• **Exercise brief**
Copy the lines below word for word, without the pictures.
══════════
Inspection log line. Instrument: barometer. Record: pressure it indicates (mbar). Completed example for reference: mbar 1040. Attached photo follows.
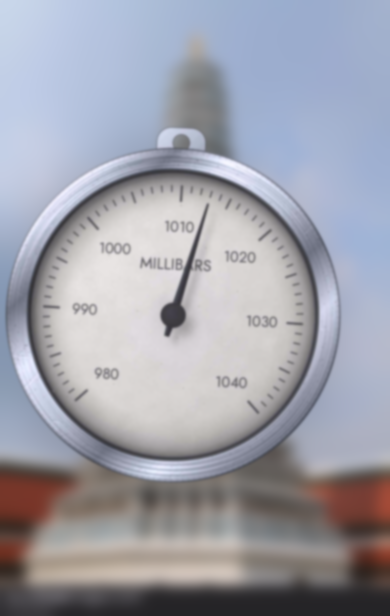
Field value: mbar 1013
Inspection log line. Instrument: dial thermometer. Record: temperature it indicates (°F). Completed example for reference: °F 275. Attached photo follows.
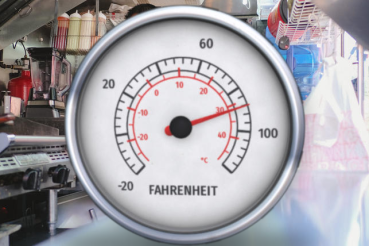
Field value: °F 88
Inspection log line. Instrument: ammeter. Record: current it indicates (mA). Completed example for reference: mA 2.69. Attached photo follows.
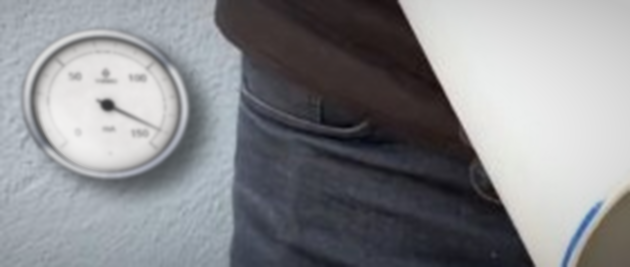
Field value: mA 140
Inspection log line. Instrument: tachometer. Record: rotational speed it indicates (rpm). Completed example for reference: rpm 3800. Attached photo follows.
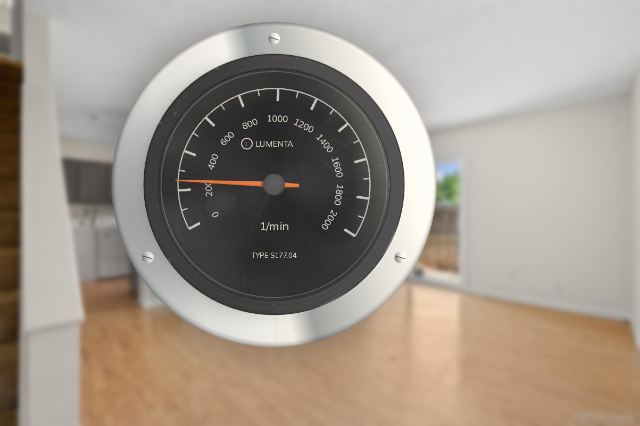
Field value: rpm 250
══════════
• **Response to this task**
Inspection log line. Instrument: barometer. Record: pressure it indicates (mbar). Completed example for reference: mbar 1040. Attached photo follows.
Field value: mbar 1013
Inspection log line. Instrument: dial thermometer. Record: temperature it indicates (°F). Completed example for reference: °F 275. Attached photo follows.
Field value: °F 88
Inspection log line. Instrument: ammeter. Record: current it indicates (mA). Completed example for reference: mA 2.69. Attached photo follows.
Field value: mA 140
Inspection log line. Instrument: tachometer. Record: rotational speed it indicates (rpm). Completed example for reference: rpm 3800. Attached photo follows.
Field value: rpm 250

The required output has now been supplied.